| WRITTEN REQUEST A |
In the page on the Crayon Shin-chan film, rewrite the paragraph that begins "Crayon Shin-chan: Fierceness That Invites Storm! The Battle of the Warring States (クレヨンしんちゃん" as a short list that keeps its main facts.
| WRITTEN REQUEST B |
Copy every line of the entries below word for word, from the first "kingdom" line through the last "genus" line, leaving out the page on the film.

- Theatrical release poster

Japanese name
- Kanji: クレヨンしんちゃん 嵐を呼ぶ アッパレ!戦国大合戦
- Revised Hepburn: Kureyon Shinchan: Arashi o Yobu: Appare! Sengoku Daikassen
- Directed by: Keiichi Hara
- Screenplay by: Keiichi Hara
- Starring: Akiko Yajima; Miki Narahashi; Keiji Fujiwara; Satomi Kōrogi; Yusaku Yara; Ai Kobayashi; Michio Hazama; Chikao Ōtsuka; Kazuhiro Yamaji;
- Production company: Shin-Ei Animation
- Distributed by: Toho
- Release date: April 20, 2002;
- Running time: 95 minutes
- Country: Japan
- Language: Japanese

= Crayon Shin-chan: Fierceness That Invites Storm! The Battle of the Warring States =

Crayon Shin-chan: Fierceness That Invites Storm! The Battle of the Warring States (クレヨンしんちゃん 嵐を呼ぶ アッパレ!戦国大合戦, Kureyon Shinchan: Arashi o Yobu: Appare! Sengoku Daikassen) is a 2002 anime film. It is the 10th film based on the popular comedy manga and anime series Crayon Shin-chan. The film was released to theatres on April 20, 2002, in Japan. It is the final film in the series to use traditional cel animation, and the last film to be written and directed by frequent director and animator of the saga Keiichi Hara.

| MATERIALS PROVIDED |
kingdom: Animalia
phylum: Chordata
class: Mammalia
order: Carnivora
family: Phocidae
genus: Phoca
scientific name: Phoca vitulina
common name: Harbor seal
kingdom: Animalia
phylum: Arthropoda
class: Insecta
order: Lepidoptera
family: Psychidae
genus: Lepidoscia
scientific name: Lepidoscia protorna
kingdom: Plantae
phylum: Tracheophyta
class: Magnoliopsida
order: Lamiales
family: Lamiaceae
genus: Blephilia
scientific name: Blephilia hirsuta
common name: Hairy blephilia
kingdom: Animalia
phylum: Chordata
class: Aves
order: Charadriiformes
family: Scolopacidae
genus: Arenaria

| FINAL RESULT A |
- A 2002 anime film, the 10th based on the comedy manga and anime series Crayon Shin-chan
- Released in Japanese theaters on April 20, 2002
- The last film in the series to use traditional cel animation
- The last film written and directed by Keiichi Hara, a frequent director and animator of the series

| FINAL RESULT B |
kingdom: Animalia
phylum: Chordata
class: Mammalia
order: Carnivora
family: Phocidae
genus: Phoca
scientific name: Phoca vitulina
common name: Harbor seal
kingdom: Animalia
phylum: Arthropoda
class: Insecta
order: Lepidoptera
family: Psychidae
genus: Lepidoscia
scientific name: Lepidoscia protorna
kingdom: Plantae
phylum: Tracheophyta
class: Magnoliopsida
order: Lamiales
family: Lamiaceae
genus: Blephilia
scientific name: Blephilia hirsuta
common name: Hairy blephilia
kingdom: Animalia
phylum: Chordata
class: Aves
order: Charadriiformes
family: Scolopacidae
genus: Arenaria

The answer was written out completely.